The ‘water-energy nexus’ concept was a hot topic, as both Wamda partner GE and the International Renewable Energy Agency (IRENA) released reports identifying key issues in the way industries and governments use and abuse water and energy resources.

The GE report included a case study on desalination in the Middle East and North Africa, as countries use oil and gas to power energy intensive desal plants to counter a worrying decline in freshwater reservoirs.

“In the United Arab Emirates, for example, desalination accounts for nearly 25 percent of total primary energy consumption. Likewise Saudi Arabia uses 25 percent of its oil and gas production to generate electricity for desalination plants,” the report said. It identified several technical and cultural solutions to using hydrocarbons for desal plants.

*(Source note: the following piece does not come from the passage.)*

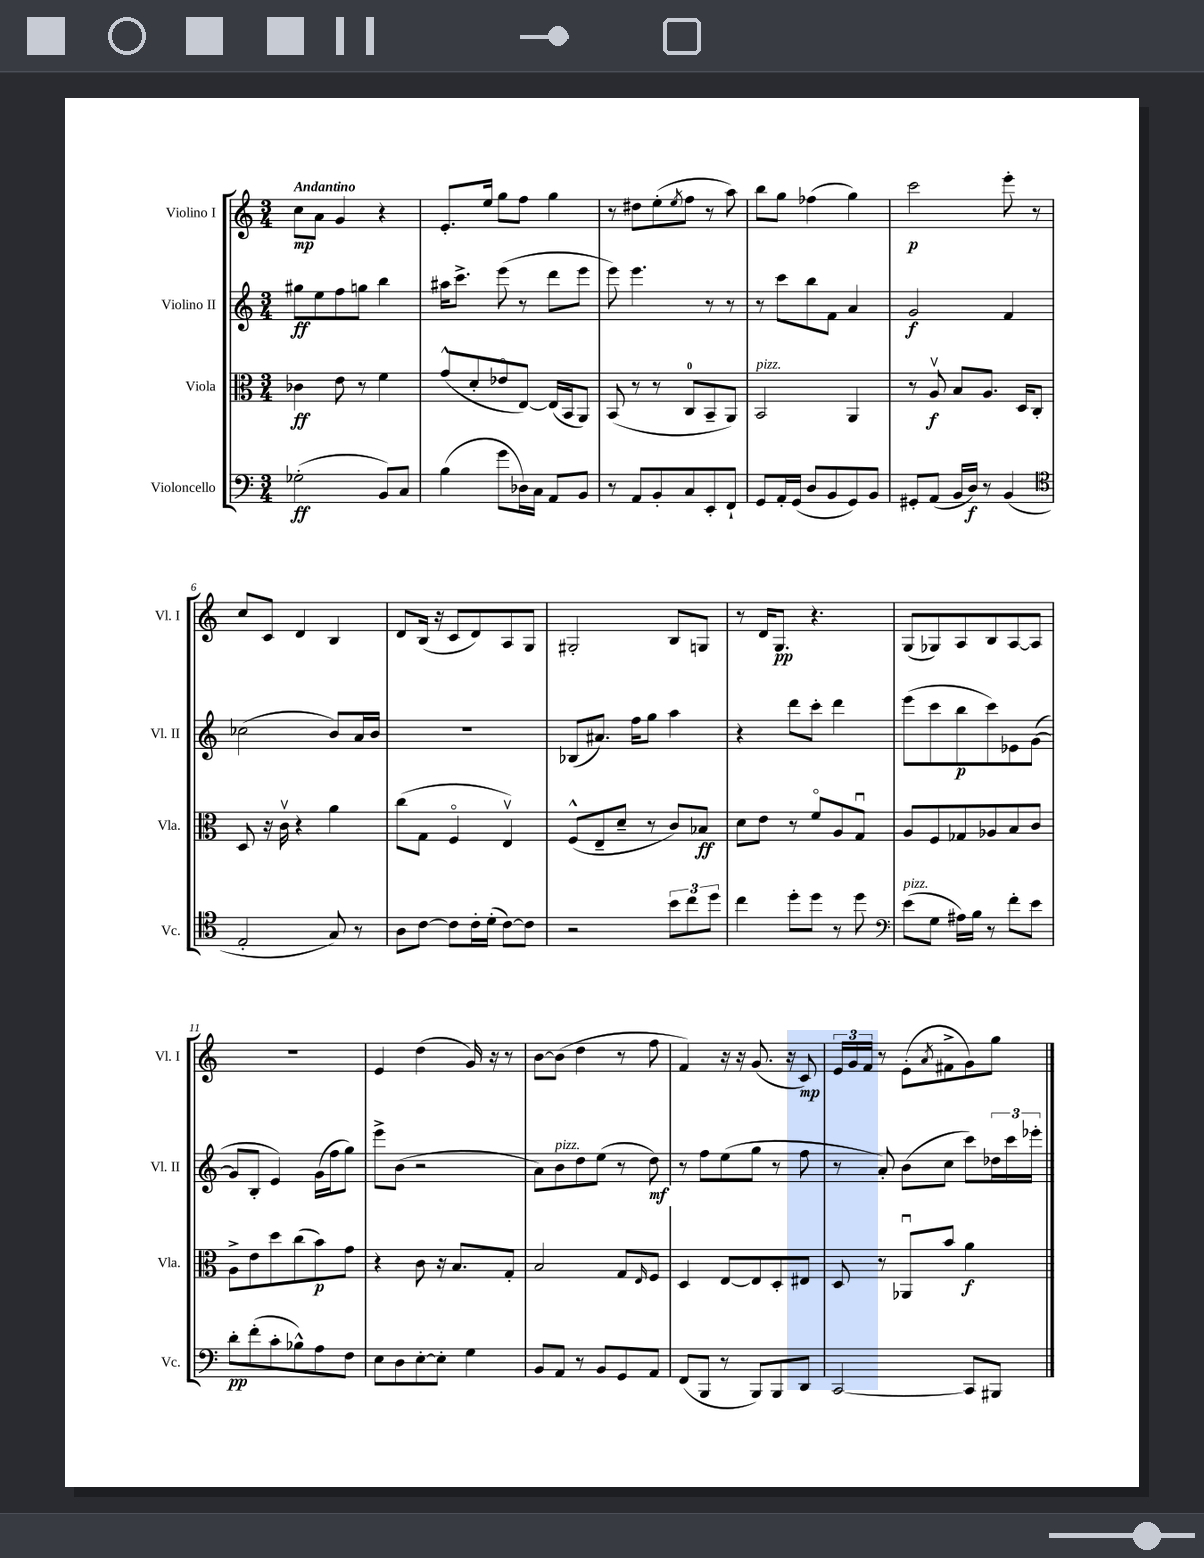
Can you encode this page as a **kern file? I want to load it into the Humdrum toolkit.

The IRENA report included food in its 124 page ‘nexus’ report, looking at how renewable energy could be used to achieve food and energy production and water conservation goals.

For Jordan, a state with severe water problems and a shortage of natural energy resources, this concept is particularly pertinent.  During the summit Abu Dhabi research institute Masdar announced an agreement Jordan’s Ministry of Energy and Mineral Resource to build a 200MW solar PV plant.

It will be Masdar’s second renewable project in the country, following the 117MW wind  farm in Tafila which opened in December.

Pertinent panel discussions

The panel discussions that ran during the four-day summit were a fair representation of the reality of Middle Eastern energy demands and aspiration, as oil and gas issues also received a considerable amount of attention.

Furthermore, the summit gave over a whole day to Egypt and its efforts to resolve its energy crisis.

Investment minister Ashraf Salman claimed on Tuesday that foreign direct investment had doubled (almost entirely due to the influx of oil and gas money flooding into the country’s offshore gas fields), and panelists following him agreed that Egypt had to adjust its energy mix.

The country has legalized coal imports for several industrial uses, including cement production, is overhauling oil and gas regulations, and has opened up a market for industrial-sized renewable energy projects as well as small scale solar.